Flooding follows thunderstorms
Torrential downpours brought flooding to parts of the country today, as firefighters in storm-hit areas admitted they were "stretched" amid a strike by union members.
A number of homes and roads were flooded in south-east England after the Met Office issued a "yellow" warning for rain across eastern Britain.
The Environment Agency issued two flood warnings, meaning flooding is expected, while more than 20 flood alerts were in place across the Midlands, Anglia and the south of England.
Essex Fire and Rescue Service said it dealt with incidents including a house fire following a lightning strike, people stranded in vehicles stuck in flood water, cables arcing and hedgerow fires.
It came as Fire Brigades Union members went on strike from 5pm to 7pm tonight.
A spokesman for Essex Fire and Rescue Service said: "Firefighters are dealing with numerous flood and weather related calls across the county following thunder, lightning and heavy downpours.
"Canvey is one area particularly affected but calls have also included Southend, Harlow, Aveley, Ongar and Corringham, and resources are stretched."
Essex Police said properties in Canvey Island were flooded, while roads were blocked by flood water in Southend, Rayleigh, Castle Point, Wickford and Ramsden Heath.
The force urged motorists to avoid unnecessary journeys and drive with caution.
Southend University Hospital's accident and emergency department was temporarily closed due to flooding, the BBC reported. A site manager at the hospital refused to comment.
Flooding near Billericay meant that trains were unable to run between Shenfield and Southend Victoria and also between Wickford and Southminster, Network Rail said.
Norfolk Fire and Rescue Service said it had also dealt with a number of flood-related calls.
The EA issued flood warnings for the River Roach, Prittle Brook and Eastwood Brook in Southend, Essex, and for Spixworth Beck from Horsham St Faith to Crostwick in Norfolk.
Meanwhile, the Lambeth Country Show at Brockwell Park in Brixton, south London, was abandoned after torrential rain.
On Twitter, organisers wrote: "Sadly, we have had to close the event. We thank you for coming this weekend but ask, could you leave the park in a sensible manner."
John Curtin, the EA's director of incident management and resilience, said: "As we've seen over the past two days, flooding can happen very quickly so we urge people to continue to check local weather forecasts and the Environment Agency website for flood risk information on a regular basis.
"We will continue monitoring the situation closely and supporting local authorities, who will respond to any reports of surface water flooding."

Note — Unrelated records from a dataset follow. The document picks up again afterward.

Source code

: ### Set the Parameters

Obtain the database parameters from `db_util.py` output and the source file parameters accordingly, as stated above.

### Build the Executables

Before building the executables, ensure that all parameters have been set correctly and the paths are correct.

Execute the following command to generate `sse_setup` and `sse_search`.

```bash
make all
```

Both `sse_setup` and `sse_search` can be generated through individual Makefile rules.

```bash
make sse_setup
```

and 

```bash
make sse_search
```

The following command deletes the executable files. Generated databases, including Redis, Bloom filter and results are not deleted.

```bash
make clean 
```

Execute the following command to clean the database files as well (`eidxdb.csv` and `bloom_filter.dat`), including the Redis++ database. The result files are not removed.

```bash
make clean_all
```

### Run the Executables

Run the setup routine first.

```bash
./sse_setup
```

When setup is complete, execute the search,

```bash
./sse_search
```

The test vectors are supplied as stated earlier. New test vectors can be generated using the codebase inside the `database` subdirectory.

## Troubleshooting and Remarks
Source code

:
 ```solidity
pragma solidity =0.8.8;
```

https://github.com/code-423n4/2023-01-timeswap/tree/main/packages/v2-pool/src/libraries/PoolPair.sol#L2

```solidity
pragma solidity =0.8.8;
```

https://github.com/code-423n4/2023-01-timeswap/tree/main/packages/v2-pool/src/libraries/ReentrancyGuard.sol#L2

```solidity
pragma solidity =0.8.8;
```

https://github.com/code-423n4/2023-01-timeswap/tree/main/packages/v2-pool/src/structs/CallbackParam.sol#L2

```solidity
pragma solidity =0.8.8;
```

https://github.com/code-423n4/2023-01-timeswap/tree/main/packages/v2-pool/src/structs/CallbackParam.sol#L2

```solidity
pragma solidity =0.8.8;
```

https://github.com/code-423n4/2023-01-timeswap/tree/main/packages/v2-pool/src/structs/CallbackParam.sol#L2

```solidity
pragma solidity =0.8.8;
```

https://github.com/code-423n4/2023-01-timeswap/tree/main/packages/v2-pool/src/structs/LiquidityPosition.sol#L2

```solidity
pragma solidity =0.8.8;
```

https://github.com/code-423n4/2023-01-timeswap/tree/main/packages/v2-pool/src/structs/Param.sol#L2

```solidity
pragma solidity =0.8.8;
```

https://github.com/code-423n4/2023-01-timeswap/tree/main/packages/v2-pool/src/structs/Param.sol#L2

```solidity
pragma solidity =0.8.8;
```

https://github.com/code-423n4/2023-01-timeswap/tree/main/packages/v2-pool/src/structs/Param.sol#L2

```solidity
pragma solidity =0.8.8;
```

Temperatures are likely to soar again next week, with the mercury possibly topping 30C (86F) for a three-day spell from Wednesday.
But the heat is again likely to bring with it the risk of heavy showers and thunderstorms, especially in the South, on Wednesday and Thursday.
Gemma Prebble, a forecaster with MeteoGroup, said: "By Tuesday there will be highs of 28C (82.4F) in the South East and on Wednesday, Thursday and Friday it will possibly be up to 30C (86F) in the South East."
Essex Police said flood-hit residents in Canvey Island were suffering "further anguish" because some motorists were driving too quickly and causing waves of water to enter homes.
Supt Stuart Ashton said: "We have 4x4 vehicles on the island and are closing as many roads as possible, but the scale of the flooding is over a huge area.
"The fire brigade have four appliances and the Environment Agency are on scene. The water levels are falling and I urge residents to avoid car journeys for as long as possible to allow water to fall.
"Some irresponsible drivers are causing misery to residents as they drive too fast through flood water, which is causing further water to enter their homes.
"Slow down, observe road closures and be patient."